Mas em menos de uma semana, surgiram sintomas perturbadores. Minhas pernas ficavam fracas todas as manhãs, como se toda força tivesse sido drenada durante a noite. Eu atribuía isso à idade ou talvez à paixão excessiva de Michael — já que exatamente às 23h todas as noites, ele insistia em… bem, me levar além dos meus limites.
Numa noite, incapaz de suportar, liguei para Emily: “Amanhã, venha me buscar…”
Mas antes do amanhecer, acordei e percebi que Michael havia saído da cama. Meus pés formigavam de dormência enquanto eu me arrastava em direção à luz tremeluzente da sala. E então eu congelei.

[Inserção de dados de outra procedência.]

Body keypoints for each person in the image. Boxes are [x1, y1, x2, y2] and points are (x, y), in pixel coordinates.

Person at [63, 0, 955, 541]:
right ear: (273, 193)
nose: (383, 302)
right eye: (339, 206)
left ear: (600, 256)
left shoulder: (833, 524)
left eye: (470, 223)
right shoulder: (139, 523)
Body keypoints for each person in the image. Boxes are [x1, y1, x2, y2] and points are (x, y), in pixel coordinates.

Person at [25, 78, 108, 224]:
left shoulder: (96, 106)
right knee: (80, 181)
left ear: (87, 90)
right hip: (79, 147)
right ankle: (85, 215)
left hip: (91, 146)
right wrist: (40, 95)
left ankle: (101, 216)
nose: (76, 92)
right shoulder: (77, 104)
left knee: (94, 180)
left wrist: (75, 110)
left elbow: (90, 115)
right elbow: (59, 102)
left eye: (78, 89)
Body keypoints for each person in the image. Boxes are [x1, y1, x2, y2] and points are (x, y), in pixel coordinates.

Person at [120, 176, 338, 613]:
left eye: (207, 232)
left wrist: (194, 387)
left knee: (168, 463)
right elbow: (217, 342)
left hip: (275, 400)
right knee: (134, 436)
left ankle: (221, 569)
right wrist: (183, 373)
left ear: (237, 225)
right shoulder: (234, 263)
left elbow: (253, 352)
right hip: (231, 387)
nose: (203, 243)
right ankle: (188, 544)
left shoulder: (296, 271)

Michael estava sentado de pernas cruzadas diante de uma pequena mesa. Uma camisa preta se ajustava ao seu corpo, o cabelo penteado para trás brilhando à luz de velas que projetava sombras estranhas em seu rosto. À sua frente, havia uma figura de papel dobrada em forma humana e uma tigela de água limpa. Ele se curvava profundamente, recitando em uma língua estranha que eu não reconhecia.

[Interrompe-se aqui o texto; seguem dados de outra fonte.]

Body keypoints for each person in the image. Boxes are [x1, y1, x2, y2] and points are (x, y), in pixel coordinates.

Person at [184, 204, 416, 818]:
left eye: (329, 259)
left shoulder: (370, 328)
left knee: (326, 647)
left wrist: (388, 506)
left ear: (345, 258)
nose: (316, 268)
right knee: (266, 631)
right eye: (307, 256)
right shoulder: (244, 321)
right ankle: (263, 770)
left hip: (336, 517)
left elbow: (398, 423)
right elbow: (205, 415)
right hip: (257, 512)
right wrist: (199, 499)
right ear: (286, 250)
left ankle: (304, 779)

Agarrei a porta, horrorizada, enquanto ele retirava uma agulha e espetava a boneca de papel. A cada picada, uma dor aguda atravessava minhas pernas, como se mil alfinetes me estivessem perfurando. Meu sangue gelou. Ele não estava apenas meditando – estava lançando um feitiço. E eu era o alvo.
Um vaso caiu das minhas mãos trêmulas, quebrando-se com estrondo. Michael ergueu a cabeça, os olhos repentinamente escuros e calculistas.
“Já acordou?” Sua voz era suave, mas carregava um frio sinistro.
Recuei cambaleando.
“Não tenha medo”, disse ele suavemente. “Faço isso apenas porque quero que você me ame para sempre. Na sua idade, quem mais você tem além de mim? Você vai precisar de mim. Nunca vai me deixar se estiver doente.”
A realização me atingiu como uma pedra. Seu afeto era uma farsa. O cuidado, as palavras doces – nada além de uma armadilha para me tornar dependente, para que ele pudesse me controlar, me esgotar.
De manhã, Emily chegou. Estranhamente, meu corpo havia se recuperado durante a noite. A expressão de Michael era de pânico, como se seu ritual tivesse falhado.
“Eu sei de tudo, Michael”, disse a ele firmemente.
Emily revelou que já suspeitava dele. Ela havia escondido uma câmera em casa e, após testemunhar seu ritual, trocou a boneca e a tigela amaldiçoadas por contra-encantos. Foi por isso que recuperei minhas forças.
Fomos direto às autoridades. Michael foi preso por fraude e manipulação. Meu terceiro casamento terminou em traição, mas saí mais sábia.
Aprendi que o amor nunca deve ser construído sobre medo ou devoção cega.